Ce qui peut faire mépriser, c’est de paraître inconstant, léger, efféminé, pusillanime, irrésolu, toutes choses dont le prince doit se tenir loin comme d’un écueil, faisant en sorte que dans toutes ses actions on trouve de la grandeur, du courage, de la gravité, de la fermeté ; que l’on soit convaincu, quant aux affaires particulières de ses sujets, que ses décisions sont irrévocables, et que cette conviction s’établisse de telle manière dans leur esprit, que personne n’ose penser ni à le tromper ni à le circonvenir.

Le prince qui a donné de lui cette idée est très-considéré, et il est difficile que l’on conspire contre celui qui jouit d’une telle considération ; il l’est même qu’on l’attaque quand on sait qu’il a de grandes qualités et qu’il est respecté par les siens.

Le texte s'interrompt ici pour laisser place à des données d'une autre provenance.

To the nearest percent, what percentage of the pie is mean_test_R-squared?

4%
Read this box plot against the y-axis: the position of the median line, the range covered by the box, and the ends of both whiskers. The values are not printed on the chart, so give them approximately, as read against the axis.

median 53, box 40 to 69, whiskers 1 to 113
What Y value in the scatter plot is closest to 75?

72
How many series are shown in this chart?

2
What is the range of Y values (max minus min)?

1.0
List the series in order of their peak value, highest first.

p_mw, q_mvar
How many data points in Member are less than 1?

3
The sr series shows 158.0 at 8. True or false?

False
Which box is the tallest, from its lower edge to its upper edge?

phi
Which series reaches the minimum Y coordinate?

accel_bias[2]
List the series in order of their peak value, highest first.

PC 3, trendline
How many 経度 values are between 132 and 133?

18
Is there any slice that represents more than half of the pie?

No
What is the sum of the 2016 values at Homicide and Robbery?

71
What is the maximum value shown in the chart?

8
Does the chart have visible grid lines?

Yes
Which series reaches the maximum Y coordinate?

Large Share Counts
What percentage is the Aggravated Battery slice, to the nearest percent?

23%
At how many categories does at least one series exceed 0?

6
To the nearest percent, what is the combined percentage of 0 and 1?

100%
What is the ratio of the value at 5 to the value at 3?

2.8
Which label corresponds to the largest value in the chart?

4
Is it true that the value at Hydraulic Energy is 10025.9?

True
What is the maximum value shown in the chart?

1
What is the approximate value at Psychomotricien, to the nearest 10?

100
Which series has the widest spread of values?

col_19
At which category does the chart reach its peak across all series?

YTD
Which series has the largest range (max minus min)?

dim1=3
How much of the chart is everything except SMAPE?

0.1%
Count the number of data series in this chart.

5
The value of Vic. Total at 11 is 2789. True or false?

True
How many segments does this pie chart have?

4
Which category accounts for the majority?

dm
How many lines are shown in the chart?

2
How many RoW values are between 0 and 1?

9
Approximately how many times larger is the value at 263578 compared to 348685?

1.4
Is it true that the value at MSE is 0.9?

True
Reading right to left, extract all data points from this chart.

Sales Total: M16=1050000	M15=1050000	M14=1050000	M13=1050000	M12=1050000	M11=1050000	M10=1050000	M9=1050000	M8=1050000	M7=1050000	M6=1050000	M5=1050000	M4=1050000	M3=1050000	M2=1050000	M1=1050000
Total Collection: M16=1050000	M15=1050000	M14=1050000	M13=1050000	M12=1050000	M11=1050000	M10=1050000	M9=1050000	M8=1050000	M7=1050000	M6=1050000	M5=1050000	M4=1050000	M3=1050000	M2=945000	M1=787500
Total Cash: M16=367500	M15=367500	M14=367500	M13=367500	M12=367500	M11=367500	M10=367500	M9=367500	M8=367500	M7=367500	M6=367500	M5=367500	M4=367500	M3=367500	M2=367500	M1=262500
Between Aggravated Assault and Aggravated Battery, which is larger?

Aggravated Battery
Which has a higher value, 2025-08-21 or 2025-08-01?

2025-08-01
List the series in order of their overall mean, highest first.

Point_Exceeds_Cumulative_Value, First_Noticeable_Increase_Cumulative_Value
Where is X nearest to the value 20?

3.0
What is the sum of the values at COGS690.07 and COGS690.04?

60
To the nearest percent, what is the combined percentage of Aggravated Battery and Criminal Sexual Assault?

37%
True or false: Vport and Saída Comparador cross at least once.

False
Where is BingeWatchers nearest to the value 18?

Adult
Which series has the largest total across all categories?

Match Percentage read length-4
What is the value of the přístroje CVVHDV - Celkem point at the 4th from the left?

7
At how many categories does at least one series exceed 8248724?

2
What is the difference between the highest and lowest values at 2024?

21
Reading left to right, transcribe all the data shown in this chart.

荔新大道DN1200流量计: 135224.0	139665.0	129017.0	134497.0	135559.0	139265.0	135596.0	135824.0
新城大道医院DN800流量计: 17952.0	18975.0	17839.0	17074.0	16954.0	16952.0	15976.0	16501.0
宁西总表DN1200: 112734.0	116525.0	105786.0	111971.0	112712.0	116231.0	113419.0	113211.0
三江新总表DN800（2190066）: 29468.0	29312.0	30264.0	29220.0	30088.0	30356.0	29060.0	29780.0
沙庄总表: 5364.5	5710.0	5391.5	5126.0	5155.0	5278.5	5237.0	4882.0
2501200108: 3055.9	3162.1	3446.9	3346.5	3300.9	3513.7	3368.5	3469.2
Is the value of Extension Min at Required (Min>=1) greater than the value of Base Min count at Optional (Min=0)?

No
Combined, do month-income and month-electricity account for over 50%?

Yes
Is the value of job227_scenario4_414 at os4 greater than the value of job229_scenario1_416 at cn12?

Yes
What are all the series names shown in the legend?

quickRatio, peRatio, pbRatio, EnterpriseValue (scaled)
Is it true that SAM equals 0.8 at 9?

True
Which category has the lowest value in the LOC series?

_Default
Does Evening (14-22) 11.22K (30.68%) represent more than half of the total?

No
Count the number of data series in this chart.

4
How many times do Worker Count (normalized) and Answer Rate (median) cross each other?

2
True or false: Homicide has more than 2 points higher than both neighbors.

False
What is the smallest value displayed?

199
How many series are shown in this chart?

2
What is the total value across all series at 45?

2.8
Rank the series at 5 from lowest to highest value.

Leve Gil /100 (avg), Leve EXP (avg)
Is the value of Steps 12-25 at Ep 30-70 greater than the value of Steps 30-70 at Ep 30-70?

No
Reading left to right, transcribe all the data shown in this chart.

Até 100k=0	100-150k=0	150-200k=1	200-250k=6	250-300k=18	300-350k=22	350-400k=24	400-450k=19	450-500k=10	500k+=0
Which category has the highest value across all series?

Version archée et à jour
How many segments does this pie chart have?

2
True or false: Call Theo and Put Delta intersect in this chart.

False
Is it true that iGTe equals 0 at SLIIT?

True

Deux craintes doivent occuper un prince : l’intérieur de ses États et la conduite de ses sujets sont l’objet de l’une ; le dehors et les desseins des puissances environnantes sont celui de l’autre. Pour celle-ci, le moyen de se prémunir est d’avoir de bonnes armes et de bons amis ; et l’on aura toujours de bons amis quand on aura de bonnes armes : d’ailleurs, tant que le prince sera en sûreté et tranquille au dehors, il le sera aussi au dedans, à moins qu’il n’eût été déjà troublé par quelque conjuration ; et si même au dehors quelque entreprise est formée contre lui, il trouvera dans l’intérieur, comme j’ai déjà dit que Nabis, tyran de Sparte, les trouva, les moyens de résister à toute attaque, pourvu toutefois qu’il se soit conduit et qu’il ait gouverné conformément à ce que j’ai observé, et que de plus il ne perde point courage.